ENTRIES SHOWN START
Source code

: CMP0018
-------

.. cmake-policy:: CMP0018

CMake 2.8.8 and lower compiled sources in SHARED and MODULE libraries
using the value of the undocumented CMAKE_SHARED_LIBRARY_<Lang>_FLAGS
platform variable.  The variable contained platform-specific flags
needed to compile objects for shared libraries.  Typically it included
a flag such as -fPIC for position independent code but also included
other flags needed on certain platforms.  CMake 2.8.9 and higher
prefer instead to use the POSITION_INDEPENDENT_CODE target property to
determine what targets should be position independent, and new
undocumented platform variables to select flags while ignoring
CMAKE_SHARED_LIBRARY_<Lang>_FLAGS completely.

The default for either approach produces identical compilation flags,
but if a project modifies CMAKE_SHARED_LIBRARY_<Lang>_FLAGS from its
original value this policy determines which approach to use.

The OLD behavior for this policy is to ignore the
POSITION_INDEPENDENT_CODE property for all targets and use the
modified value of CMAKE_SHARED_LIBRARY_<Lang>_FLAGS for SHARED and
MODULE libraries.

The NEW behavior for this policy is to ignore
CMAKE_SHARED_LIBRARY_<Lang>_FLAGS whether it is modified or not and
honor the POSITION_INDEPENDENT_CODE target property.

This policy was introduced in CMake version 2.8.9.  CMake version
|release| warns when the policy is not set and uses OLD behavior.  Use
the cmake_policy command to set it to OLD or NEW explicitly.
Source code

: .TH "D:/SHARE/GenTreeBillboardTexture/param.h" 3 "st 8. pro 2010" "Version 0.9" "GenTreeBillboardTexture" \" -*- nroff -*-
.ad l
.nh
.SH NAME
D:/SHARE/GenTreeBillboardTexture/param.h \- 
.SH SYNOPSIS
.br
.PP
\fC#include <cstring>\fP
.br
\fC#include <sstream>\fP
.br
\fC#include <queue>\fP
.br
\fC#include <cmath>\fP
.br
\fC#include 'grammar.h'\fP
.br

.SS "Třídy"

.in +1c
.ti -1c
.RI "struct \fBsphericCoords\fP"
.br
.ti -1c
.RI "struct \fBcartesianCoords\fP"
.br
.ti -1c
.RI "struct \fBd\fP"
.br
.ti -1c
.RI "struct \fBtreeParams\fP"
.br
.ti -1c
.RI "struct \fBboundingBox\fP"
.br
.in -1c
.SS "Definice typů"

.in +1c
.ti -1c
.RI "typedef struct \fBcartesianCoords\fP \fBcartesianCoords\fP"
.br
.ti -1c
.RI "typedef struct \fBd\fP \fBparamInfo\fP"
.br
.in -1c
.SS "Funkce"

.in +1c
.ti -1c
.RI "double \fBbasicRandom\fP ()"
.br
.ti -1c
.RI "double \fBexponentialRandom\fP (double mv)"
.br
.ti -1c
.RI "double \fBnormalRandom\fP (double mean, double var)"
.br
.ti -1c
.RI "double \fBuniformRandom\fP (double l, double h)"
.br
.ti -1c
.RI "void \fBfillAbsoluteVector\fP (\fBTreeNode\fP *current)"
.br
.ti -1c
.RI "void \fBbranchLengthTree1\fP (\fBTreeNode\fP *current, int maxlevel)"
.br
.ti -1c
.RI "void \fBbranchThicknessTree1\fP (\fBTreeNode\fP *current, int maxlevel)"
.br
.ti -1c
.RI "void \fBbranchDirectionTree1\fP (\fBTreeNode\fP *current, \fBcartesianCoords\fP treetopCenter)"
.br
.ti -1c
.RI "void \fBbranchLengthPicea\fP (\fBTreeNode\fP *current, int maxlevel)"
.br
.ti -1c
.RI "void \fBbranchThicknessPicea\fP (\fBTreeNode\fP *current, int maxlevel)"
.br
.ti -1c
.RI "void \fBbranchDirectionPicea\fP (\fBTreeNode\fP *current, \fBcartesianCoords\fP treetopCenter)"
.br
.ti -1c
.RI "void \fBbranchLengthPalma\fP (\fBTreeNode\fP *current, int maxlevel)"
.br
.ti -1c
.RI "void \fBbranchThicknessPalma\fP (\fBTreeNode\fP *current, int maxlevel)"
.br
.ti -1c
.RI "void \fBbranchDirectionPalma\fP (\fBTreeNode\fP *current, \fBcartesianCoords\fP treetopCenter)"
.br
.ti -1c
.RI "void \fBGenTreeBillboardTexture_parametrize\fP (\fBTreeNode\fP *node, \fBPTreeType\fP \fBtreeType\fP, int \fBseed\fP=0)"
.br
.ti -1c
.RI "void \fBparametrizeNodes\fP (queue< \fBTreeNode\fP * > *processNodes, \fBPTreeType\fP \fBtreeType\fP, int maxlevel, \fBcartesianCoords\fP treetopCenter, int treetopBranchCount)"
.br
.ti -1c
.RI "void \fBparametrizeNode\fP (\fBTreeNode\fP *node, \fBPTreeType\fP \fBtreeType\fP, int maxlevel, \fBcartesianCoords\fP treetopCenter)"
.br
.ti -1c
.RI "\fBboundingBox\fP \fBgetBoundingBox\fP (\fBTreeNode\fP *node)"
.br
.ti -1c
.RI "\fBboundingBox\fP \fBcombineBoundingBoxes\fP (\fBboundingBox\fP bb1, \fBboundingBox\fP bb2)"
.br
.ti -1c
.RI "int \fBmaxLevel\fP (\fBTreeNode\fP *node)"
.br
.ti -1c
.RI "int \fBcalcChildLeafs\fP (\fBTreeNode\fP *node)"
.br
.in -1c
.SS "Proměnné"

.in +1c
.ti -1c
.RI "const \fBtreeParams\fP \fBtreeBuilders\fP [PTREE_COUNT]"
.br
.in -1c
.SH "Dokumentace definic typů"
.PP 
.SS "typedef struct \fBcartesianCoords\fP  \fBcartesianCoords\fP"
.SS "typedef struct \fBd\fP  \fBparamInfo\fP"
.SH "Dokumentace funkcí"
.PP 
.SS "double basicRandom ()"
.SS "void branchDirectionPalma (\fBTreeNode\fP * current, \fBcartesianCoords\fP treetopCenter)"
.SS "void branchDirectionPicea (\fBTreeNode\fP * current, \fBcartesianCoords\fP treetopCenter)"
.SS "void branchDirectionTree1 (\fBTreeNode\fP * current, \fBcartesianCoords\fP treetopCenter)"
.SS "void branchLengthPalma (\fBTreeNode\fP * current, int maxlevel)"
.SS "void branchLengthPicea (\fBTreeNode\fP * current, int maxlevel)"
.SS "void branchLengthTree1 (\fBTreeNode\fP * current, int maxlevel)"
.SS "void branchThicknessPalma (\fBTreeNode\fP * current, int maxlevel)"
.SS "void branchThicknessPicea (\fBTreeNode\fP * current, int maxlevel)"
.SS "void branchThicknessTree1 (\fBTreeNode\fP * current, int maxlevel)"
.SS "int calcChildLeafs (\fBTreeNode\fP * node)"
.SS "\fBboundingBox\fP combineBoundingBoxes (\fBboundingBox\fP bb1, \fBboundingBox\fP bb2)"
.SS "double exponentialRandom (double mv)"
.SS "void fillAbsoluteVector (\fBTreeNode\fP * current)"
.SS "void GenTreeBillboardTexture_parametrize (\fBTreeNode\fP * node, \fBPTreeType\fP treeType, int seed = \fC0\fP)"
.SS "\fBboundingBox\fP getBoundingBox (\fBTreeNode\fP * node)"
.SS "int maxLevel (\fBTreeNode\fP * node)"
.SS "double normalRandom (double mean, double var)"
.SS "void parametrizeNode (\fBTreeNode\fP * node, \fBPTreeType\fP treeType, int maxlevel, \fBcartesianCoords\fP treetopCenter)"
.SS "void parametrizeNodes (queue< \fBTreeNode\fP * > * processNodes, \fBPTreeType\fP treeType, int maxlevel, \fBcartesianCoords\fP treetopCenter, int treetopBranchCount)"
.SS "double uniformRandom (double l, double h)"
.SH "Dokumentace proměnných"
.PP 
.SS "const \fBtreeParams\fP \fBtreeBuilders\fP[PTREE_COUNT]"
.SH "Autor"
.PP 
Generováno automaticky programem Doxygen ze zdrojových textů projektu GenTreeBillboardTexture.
ENTRIES SHOWN END
** HOW TO COMPLETE THIS TASK **
Where the string "mean" occurs in the data, return the whole line.

** OUTPUT BELOW **
.RI "double \fBnormalRandom\fP (double mean, double var)"
.SS "double normalRandom (double mean, double var)"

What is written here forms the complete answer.